China described Ottawa’s decision to suspend the extradition treaty with Hong Kong as “kicking against pricks” and threatened to take more action against Canada for interfering in “China’s internal affairs”.

“Hong Kong is China’s special administrative region. Hong Kong affairs are entirely China’s internal affairs and allow no foreign interference,” Chinese foreign ministry spokesman Zhao Lijian told reporters. “The National Security Law aims to safeguard China’s sovereignty, security and development interests, maintain lasting peace, stability and prosperity in Hong Kong, and ensure steady and sustained implementation of ‘one country, two systems’.” 

“This legislation only targets a very narrow category of acts that seriously jeopardize national security,” Zhao added. “It has won wide support from the Hong Kong people as well as understanding and support from the overwhelming majority of the international community.”

“Any erroneous measures introduced by a handful of western countries including Canada will never affect the implementation of the National Security Law,” Zhao said. “Their attempt to exert pressure on China under the pretext of Hong Kong-related issues is completely against the trend of time, and doomed to fail like kicking against the pricks.”

Meanwhile, Chinese embassy in Canada urged Canada to “side to earnestly abide by international law and basic norms governing international relations, immediately correct its mistakes, stop meddling in China’s internal affairs in any way, so as not to further damage China-Canada relations.”

Canada announced on Friday that it’s suspending the Canada-Hong Kong extradition treaty and  will treat exports of sensitive goods to Hong Kong in the same way as those destined for China. 

The government of Prime Minister Justin Trudeau also announced that Canada will no longer permit the export of sensitive military items to Hong Kong.
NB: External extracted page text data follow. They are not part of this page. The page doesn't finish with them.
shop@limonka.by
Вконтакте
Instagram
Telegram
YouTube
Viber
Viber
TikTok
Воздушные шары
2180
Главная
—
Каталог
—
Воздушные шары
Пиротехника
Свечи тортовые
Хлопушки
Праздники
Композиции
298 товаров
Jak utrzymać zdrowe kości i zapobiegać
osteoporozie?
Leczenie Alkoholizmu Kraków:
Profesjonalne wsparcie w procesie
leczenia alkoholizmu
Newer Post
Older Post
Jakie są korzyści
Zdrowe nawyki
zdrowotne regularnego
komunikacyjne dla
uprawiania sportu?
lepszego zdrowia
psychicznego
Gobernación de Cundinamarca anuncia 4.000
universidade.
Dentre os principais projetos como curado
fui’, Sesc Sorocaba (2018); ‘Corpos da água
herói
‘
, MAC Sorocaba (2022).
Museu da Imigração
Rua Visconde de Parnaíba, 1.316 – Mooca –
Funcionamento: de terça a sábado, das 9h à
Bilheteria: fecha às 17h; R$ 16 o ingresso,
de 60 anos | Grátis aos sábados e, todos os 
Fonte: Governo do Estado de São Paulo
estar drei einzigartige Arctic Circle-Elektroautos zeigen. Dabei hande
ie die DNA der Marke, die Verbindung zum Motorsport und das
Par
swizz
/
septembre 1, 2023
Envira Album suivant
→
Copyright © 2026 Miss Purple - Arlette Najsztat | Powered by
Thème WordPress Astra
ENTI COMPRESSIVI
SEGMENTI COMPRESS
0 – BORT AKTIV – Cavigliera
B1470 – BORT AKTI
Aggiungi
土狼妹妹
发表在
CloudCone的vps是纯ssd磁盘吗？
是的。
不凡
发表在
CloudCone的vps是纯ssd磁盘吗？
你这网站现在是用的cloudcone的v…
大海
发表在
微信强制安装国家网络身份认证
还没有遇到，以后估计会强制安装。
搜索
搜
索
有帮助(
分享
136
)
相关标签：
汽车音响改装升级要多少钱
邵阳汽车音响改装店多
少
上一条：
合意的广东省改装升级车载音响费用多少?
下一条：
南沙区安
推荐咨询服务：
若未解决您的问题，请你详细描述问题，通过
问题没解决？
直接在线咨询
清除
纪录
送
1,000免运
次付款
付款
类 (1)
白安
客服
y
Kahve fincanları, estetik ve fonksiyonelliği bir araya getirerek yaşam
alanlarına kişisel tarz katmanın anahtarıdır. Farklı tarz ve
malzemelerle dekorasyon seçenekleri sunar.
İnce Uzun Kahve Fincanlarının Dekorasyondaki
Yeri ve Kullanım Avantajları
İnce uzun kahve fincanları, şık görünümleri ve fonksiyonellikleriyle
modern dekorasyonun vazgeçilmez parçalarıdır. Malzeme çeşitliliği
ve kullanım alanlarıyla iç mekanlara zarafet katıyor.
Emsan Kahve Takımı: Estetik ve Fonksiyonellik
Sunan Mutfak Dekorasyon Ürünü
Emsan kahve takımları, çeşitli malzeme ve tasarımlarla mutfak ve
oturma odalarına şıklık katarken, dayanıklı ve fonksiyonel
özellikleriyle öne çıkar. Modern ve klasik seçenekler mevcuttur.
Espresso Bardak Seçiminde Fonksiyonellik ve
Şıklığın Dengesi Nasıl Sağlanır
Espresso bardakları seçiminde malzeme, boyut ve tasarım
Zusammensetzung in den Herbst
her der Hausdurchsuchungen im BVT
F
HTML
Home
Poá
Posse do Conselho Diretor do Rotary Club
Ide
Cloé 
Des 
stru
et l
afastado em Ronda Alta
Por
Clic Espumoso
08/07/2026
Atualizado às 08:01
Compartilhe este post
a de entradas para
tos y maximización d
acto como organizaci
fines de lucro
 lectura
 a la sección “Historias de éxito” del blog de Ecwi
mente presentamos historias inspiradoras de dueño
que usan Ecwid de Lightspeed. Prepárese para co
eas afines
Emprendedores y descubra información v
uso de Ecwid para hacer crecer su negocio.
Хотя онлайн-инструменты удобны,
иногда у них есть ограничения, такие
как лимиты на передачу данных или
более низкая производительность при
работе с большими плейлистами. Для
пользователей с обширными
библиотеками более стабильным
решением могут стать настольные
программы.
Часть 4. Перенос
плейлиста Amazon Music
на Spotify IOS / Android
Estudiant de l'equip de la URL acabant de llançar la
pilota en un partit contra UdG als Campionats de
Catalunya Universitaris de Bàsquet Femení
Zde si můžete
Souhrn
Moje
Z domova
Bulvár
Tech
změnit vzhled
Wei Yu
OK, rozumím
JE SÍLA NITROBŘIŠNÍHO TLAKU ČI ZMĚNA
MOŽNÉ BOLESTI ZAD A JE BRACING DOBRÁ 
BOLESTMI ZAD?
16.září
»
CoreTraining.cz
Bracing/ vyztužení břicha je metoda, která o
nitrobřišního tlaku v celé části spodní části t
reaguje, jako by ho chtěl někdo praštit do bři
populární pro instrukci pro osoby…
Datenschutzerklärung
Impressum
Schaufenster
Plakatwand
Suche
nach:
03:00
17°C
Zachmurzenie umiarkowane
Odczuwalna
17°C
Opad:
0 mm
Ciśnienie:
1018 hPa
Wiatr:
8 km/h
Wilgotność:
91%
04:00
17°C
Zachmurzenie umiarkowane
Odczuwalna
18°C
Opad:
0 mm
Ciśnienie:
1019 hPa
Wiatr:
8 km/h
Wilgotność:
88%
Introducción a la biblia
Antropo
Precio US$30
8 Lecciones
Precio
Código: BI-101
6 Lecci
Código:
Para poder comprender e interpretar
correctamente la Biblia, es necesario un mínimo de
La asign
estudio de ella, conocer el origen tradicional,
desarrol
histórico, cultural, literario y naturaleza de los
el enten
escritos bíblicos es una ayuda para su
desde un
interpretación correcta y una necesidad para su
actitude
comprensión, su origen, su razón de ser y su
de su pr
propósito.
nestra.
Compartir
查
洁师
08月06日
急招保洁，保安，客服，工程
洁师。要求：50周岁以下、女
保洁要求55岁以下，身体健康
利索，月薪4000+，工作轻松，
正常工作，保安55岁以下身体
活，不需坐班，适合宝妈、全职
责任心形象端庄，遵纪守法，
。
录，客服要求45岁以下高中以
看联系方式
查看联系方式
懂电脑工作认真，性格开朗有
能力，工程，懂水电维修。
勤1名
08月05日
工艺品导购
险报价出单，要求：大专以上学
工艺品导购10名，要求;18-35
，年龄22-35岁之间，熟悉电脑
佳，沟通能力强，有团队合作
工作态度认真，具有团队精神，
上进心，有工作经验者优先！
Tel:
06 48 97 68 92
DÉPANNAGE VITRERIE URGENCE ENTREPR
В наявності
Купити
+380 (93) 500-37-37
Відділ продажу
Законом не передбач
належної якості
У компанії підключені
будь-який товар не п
“Canada joins the international community in reiterating its serious concern at the passage of national security legislation for Hong Kong by the Standing Committee of the National People’s Congress of China,” François-Philippe Champagne, Minister of Foreign Affairs, said. “This legislation was enacted in a secretive process, without the participation of Hong Kong’s legislature, judiciary or people, and in violation of international obligations.”

“This process demonstrated disregard for Hong Kong’s Basic Law and the high degree of autonomy promised for Hong Kong under the ‘one country, two systems’ framework,” Champagne added. “Hong Kong’s role as a global hub was built on that foundation. Without it, Canada is forced to reassess existing arrangements.”